▶ [Task instructions]:
Should a line below contain the word "size", report it.

▶ [Data for analysis]:
▼▼▼

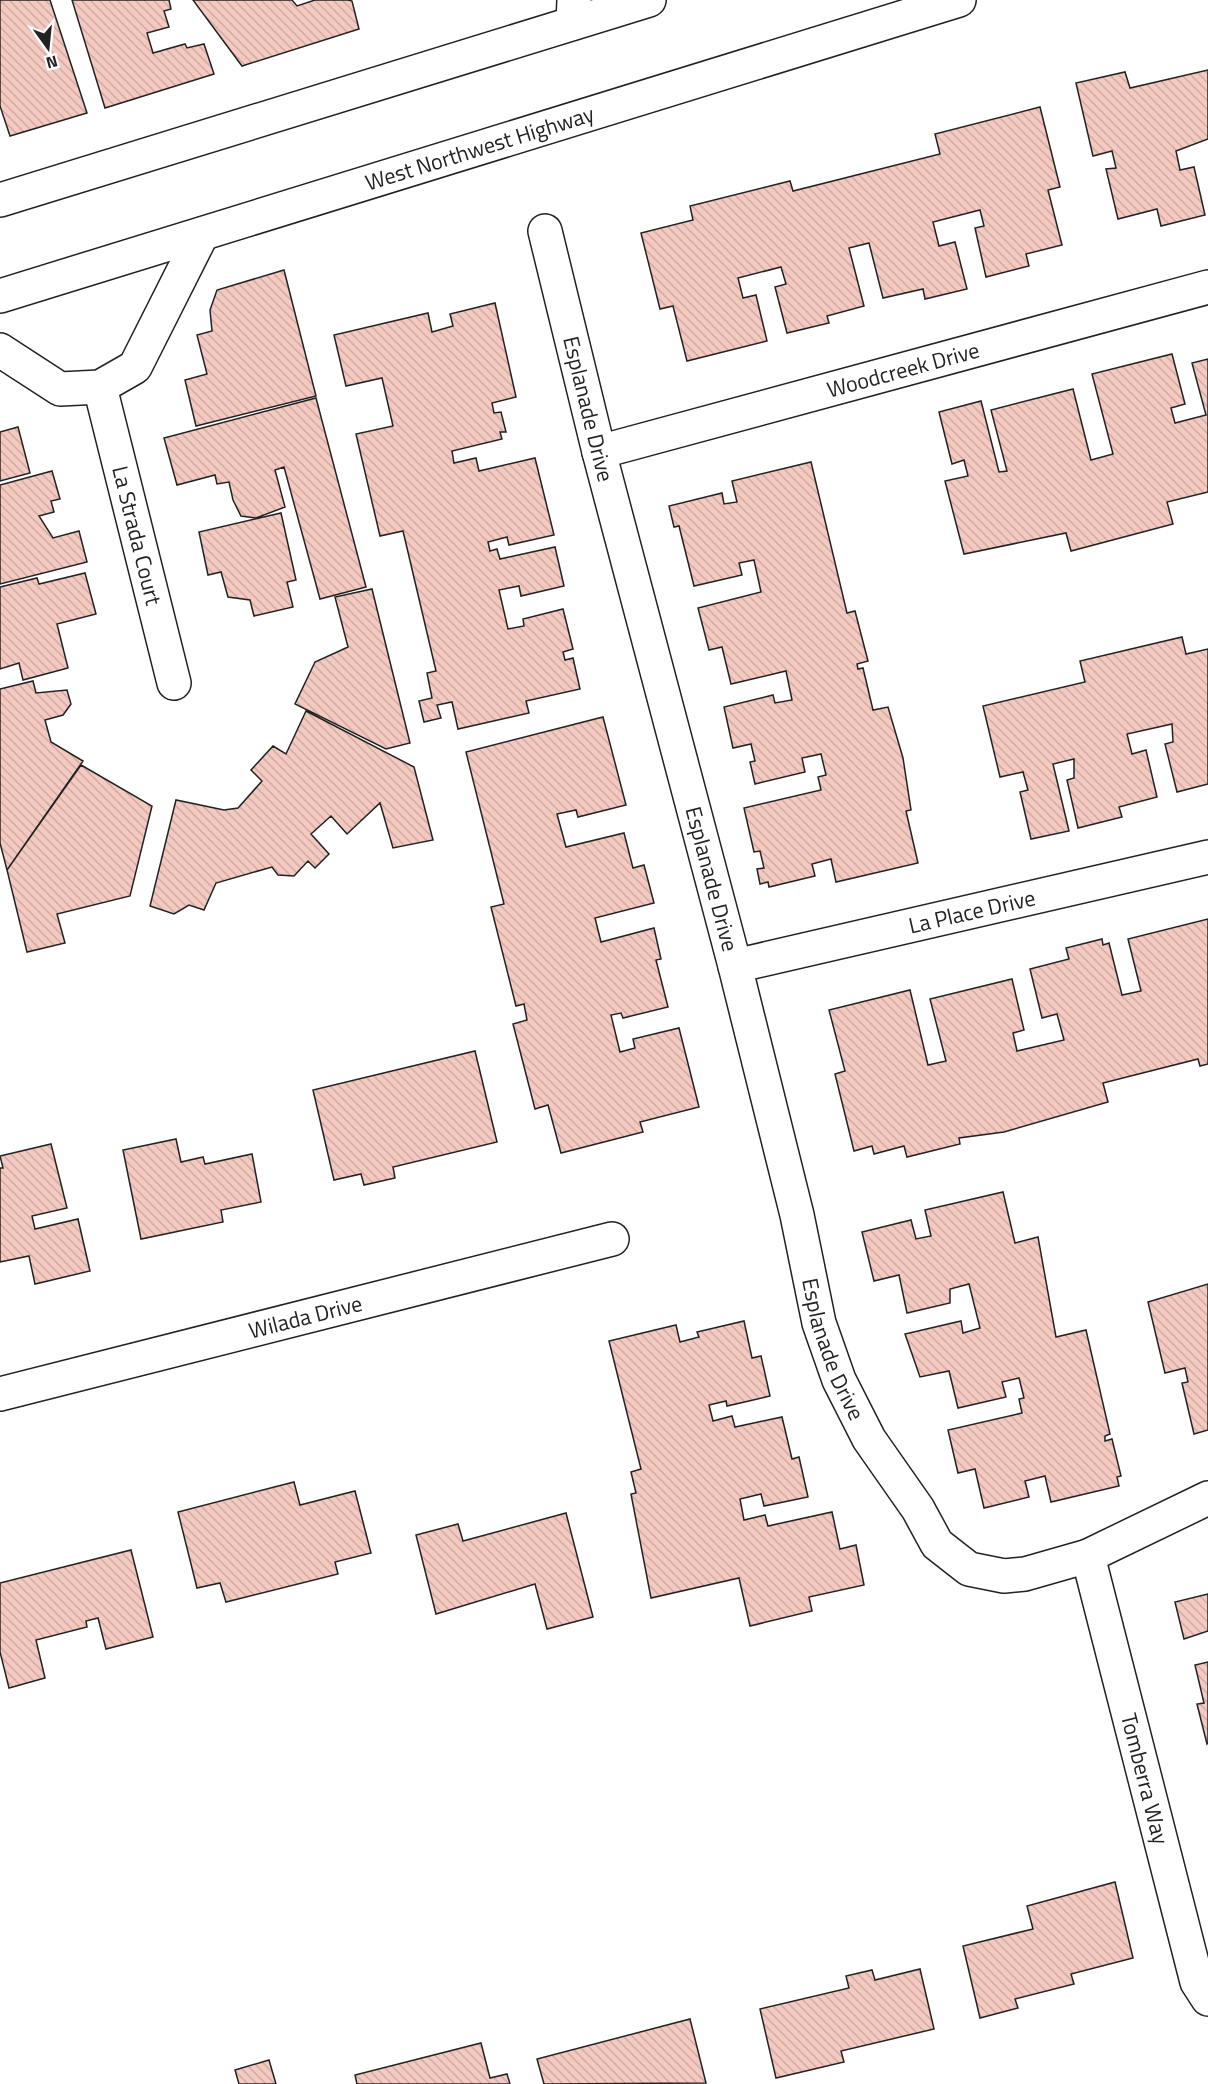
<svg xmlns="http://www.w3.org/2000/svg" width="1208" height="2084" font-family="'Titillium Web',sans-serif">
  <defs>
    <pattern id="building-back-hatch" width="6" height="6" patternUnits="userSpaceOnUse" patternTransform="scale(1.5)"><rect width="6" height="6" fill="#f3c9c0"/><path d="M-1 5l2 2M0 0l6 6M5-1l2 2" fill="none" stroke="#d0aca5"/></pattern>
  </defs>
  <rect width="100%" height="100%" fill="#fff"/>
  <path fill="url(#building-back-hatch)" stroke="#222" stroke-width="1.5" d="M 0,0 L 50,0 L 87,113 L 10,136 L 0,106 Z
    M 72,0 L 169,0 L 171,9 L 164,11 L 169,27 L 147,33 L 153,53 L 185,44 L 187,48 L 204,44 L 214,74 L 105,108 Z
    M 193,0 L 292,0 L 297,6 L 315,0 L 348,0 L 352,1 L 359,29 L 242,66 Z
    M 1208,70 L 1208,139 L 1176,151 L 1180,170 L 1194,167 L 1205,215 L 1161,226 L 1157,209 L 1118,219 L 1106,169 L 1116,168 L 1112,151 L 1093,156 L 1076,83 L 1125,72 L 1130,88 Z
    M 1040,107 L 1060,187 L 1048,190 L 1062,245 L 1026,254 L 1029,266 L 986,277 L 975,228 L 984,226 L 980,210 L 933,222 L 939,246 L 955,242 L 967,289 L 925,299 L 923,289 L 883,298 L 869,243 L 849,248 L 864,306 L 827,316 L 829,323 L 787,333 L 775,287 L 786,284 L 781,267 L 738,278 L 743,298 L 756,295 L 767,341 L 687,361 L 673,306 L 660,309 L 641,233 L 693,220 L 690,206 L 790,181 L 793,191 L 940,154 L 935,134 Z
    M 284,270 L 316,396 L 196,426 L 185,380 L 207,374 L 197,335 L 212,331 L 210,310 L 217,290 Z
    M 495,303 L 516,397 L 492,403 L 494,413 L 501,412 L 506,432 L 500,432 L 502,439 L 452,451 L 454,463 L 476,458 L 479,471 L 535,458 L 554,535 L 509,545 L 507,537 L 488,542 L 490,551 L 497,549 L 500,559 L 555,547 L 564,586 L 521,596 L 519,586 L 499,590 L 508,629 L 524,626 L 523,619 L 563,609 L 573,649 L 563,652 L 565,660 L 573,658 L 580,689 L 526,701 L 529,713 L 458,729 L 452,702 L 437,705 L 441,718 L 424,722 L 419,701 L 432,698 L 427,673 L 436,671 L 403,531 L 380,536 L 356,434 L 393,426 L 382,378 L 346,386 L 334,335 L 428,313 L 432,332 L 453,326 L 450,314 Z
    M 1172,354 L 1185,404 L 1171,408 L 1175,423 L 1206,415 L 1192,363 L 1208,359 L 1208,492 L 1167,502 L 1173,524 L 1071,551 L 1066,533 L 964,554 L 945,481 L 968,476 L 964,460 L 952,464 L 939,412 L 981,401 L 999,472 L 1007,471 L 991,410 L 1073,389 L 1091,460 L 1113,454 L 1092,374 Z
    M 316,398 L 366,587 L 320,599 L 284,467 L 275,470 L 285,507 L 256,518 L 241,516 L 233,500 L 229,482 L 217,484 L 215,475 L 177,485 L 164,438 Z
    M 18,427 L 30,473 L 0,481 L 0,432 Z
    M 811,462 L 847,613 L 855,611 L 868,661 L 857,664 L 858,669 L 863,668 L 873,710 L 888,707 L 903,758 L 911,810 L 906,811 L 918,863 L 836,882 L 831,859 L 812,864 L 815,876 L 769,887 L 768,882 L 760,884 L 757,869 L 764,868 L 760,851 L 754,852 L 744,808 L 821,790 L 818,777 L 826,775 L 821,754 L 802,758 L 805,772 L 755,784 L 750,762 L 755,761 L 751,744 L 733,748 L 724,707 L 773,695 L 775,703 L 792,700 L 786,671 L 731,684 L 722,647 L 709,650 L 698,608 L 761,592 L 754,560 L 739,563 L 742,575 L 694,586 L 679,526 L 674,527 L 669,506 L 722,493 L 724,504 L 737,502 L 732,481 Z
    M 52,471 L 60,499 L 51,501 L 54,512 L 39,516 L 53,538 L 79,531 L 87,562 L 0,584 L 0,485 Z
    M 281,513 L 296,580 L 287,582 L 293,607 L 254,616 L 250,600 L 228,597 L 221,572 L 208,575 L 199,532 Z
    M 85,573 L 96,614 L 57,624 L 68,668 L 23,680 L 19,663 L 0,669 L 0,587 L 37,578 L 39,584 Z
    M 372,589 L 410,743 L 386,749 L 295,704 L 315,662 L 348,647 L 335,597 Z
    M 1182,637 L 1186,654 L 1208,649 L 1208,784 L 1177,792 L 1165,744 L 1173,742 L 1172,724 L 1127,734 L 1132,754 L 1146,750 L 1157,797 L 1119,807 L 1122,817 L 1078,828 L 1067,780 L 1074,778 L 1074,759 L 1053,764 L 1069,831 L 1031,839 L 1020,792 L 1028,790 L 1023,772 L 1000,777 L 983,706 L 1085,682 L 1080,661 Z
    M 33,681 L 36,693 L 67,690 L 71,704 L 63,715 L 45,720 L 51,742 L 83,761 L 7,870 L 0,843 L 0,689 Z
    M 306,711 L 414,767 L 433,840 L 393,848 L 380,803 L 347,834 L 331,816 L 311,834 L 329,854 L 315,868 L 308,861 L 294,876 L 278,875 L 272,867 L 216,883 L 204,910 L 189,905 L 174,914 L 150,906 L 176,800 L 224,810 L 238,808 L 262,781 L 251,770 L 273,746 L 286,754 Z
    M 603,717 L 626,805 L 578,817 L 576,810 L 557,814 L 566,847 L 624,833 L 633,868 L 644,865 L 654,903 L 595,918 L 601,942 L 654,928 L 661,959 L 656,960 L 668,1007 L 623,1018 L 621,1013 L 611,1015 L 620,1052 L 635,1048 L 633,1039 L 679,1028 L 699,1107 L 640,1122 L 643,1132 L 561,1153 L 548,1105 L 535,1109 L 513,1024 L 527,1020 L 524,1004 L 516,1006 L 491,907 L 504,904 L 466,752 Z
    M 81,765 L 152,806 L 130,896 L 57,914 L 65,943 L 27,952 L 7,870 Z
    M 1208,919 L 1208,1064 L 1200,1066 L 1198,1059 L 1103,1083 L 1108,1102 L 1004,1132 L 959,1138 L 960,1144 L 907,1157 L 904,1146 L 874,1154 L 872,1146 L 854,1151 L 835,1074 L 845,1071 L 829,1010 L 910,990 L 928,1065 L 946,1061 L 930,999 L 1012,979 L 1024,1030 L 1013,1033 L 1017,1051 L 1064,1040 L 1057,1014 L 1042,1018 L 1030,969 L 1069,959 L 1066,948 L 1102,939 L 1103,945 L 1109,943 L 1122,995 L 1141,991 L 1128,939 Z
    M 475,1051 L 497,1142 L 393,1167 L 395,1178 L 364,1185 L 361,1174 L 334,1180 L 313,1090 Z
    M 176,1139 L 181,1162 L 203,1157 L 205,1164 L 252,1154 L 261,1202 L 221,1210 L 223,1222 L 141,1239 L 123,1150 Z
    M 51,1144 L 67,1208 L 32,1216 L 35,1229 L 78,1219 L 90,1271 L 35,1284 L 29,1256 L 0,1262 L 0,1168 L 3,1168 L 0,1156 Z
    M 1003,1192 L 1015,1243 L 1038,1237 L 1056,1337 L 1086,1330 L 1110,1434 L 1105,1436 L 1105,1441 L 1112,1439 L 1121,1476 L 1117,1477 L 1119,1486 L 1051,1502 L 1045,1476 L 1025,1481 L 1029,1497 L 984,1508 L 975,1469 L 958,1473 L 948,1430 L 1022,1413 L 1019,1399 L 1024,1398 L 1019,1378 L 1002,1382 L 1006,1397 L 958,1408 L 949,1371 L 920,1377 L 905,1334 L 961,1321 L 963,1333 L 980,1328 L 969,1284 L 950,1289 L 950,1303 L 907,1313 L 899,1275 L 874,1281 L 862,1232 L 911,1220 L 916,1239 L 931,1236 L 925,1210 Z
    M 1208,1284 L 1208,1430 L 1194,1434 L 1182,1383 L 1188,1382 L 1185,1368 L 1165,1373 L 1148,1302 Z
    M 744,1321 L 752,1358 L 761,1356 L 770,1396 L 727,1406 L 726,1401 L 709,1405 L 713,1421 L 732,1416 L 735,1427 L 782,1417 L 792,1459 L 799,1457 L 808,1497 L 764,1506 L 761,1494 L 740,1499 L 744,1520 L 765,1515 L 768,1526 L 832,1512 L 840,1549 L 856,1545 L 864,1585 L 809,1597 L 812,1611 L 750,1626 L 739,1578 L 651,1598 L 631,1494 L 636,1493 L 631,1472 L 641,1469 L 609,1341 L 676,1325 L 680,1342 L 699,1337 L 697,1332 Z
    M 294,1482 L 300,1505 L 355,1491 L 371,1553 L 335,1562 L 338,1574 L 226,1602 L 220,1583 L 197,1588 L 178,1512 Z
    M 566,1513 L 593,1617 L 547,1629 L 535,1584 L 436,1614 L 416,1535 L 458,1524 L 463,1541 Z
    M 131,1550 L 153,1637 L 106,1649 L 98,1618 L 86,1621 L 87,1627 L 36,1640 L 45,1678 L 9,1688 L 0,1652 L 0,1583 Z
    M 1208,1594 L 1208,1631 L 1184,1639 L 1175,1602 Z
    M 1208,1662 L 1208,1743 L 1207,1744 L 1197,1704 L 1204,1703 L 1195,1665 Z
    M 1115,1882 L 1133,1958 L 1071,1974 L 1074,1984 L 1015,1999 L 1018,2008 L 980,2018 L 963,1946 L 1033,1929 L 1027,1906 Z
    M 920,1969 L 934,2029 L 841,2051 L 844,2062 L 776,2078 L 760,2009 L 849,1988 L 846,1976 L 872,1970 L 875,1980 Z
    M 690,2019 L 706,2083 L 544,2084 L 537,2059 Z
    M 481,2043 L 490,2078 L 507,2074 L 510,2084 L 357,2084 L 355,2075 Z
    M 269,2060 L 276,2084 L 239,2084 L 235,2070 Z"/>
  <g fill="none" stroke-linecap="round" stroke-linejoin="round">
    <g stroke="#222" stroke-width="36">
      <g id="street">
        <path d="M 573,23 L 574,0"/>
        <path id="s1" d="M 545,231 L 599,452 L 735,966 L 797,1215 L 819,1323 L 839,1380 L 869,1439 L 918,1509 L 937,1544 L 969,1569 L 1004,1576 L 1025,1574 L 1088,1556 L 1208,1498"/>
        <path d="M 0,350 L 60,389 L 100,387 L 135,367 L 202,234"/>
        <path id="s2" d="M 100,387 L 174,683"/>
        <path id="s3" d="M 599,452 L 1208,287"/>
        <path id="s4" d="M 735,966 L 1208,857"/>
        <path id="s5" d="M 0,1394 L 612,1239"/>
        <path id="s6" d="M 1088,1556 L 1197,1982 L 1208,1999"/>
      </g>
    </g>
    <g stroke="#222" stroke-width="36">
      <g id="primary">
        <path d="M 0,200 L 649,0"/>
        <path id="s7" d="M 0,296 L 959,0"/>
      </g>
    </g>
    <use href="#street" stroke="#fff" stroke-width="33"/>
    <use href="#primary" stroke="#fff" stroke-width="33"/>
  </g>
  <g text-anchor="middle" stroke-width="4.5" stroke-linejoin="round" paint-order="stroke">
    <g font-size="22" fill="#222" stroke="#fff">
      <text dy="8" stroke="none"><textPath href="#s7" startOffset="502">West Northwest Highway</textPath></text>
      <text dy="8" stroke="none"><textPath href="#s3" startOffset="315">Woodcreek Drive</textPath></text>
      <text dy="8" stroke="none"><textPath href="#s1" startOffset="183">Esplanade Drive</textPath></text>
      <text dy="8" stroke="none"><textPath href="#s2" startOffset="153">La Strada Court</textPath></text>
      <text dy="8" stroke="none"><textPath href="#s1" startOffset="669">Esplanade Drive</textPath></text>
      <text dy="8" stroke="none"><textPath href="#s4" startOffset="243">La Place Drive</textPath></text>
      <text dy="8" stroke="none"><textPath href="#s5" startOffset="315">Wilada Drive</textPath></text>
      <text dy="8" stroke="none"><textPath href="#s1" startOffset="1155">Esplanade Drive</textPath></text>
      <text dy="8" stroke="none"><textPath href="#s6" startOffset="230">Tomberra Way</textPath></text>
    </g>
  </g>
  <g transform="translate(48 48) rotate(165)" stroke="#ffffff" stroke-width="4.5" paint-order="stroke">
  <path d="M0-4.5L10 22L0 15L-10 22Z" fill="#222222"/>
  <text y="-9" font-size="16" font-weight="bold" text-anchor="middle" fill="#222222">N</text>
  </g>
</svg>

▲▲▲

▶ [Response]:
    <g font-size="22" fill="#222" stroke="#fff">
  <text y="-9" font-size="16" font-weight="bold" text-anchor="middle" fill="#222222">N</text>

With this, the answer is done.